Task requirements: Nothing but the lines from the one containing "ring dip: (230, 193)" through the last line of the records below should be written out, each exactly as it stands.

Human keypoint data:
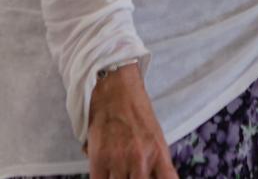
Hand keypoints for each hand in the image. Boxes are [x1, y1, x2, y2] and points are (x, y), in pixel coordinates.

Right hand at [86, 63, 177, 178]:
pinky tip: (105, 175)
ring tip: (121, 171)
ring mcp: (119, 160)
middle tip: (133, 174)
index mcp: (158, 153)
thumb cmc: (136, 112)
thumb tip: (156, 178)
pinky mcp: (98, 159)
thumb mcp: (155, 137)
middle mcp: (141, 159)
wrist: (116, 88)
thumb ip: (156, 165)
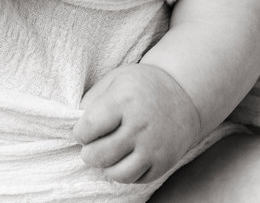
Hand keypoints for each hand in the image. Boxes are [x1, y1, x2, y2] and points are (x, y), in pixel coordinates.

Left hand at [73, 63, 202, 183]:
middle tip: (92, 145)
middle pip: (99, 155)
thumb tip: (74, 124)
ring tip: (108, 154)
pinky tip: (126, 156)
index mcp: (125, 101)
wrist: (184, 93)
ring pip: (117, 174)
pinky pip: (136, 179)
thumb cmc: (142, 85)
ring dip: (106, 166)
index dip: (79, 133)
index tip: (84, 130)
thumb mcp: (115, 79)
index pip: (87, 129)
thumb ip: (92, 100)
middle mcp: (140, 125)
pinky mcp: (164, 162)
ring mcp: (154, 146)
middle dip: (89, 153)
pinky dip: (125, 172)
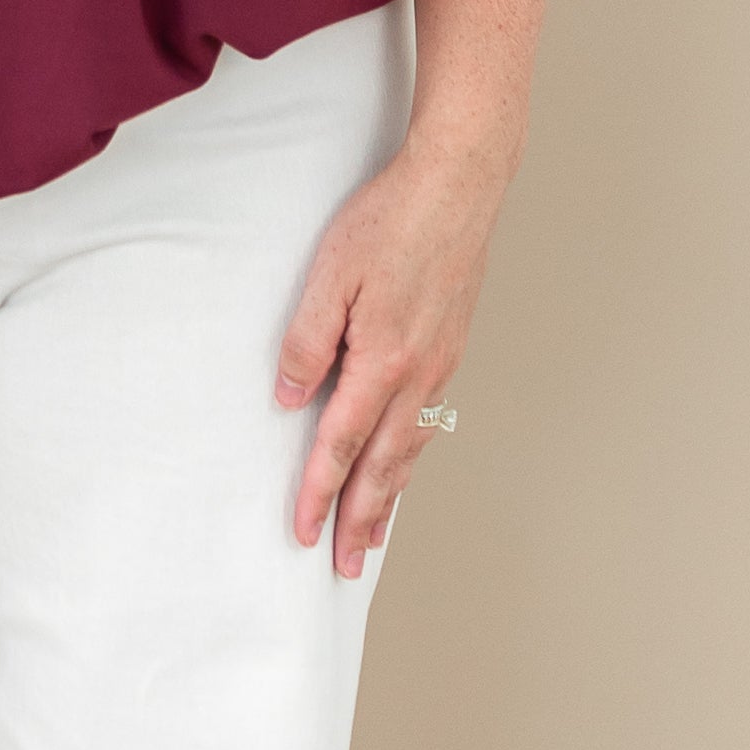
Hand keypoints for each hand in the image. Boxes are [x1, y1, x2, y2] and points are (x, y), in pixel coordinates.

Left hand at [274, 132, 502, 576]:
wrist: (460, 184)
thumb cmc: (392, 219)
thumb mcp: (331, 274)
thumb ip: (306, 340)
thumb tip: (290, 398)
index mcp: (383, 360)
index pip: (341, 444)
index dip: (319, 493)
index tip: (303, 532)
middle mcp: (418, 374)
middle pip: (384, 466)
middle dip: (361, 520)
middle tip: (344, 565)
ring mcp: (441, 364)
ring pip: (411, 449)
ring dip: (389, 497)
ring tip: (374, 535)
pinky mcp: (451, 347)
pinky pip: (428, 422)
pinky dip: (412, 457)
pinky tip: (404, 463)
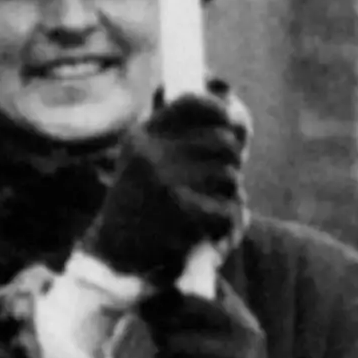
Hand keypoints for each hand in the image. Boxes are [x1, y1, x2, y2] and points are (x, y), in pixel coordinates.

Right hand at [77, 89, 250, 284]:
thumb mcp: (147, 160)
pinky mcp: (181, 218)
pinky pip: (229, 211)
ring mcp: (165, 186)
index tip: (229, 122)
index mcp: (142, 137)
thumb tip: (240, 123)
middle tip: (223, 176)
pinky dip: (227, 222)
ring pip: (230, 177)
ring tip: (212, 204)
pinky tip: (210, 228)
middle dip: (231, 160)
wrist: (116, 255)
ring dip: (230, 193)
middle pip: (223, 142)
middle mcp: (151, 156)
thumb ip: (184, 137)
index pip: (190, 103)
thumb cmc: (143, 201)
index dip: (218, 110)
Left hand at [142, 286, 289, 357]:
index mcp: (240, 317)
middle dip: (158, 331)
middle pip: (184, 308)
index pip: (200, 285)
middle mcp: (247, 330)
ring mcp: (247, 356)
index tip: (143, 310)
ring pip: (177, 345)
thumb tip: (143, 308)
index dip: (165, 294)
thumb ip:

Result of this task:
ring dip: (230, 193)
middle pip: (223, 142)
middle mcp: (151, 156)
thumb ip: (184, 137)
index pip: (190, 103)
thumb cmc: (143, 201)
index dip: (218, 110)
Left hand at [142, 286, 289, 357]:
index mcp: (240, 317)
middle dip: (158, 331)
middle pip: (184, 308)
index pip: (200, 285)
middle mcp: (247, 330)
ring mcp: (247, 356)
index tip: (143, 310)
ring pip: (177, 345)
thumb tip: (143, 308)
index dip: (165, 294)
thumb ip:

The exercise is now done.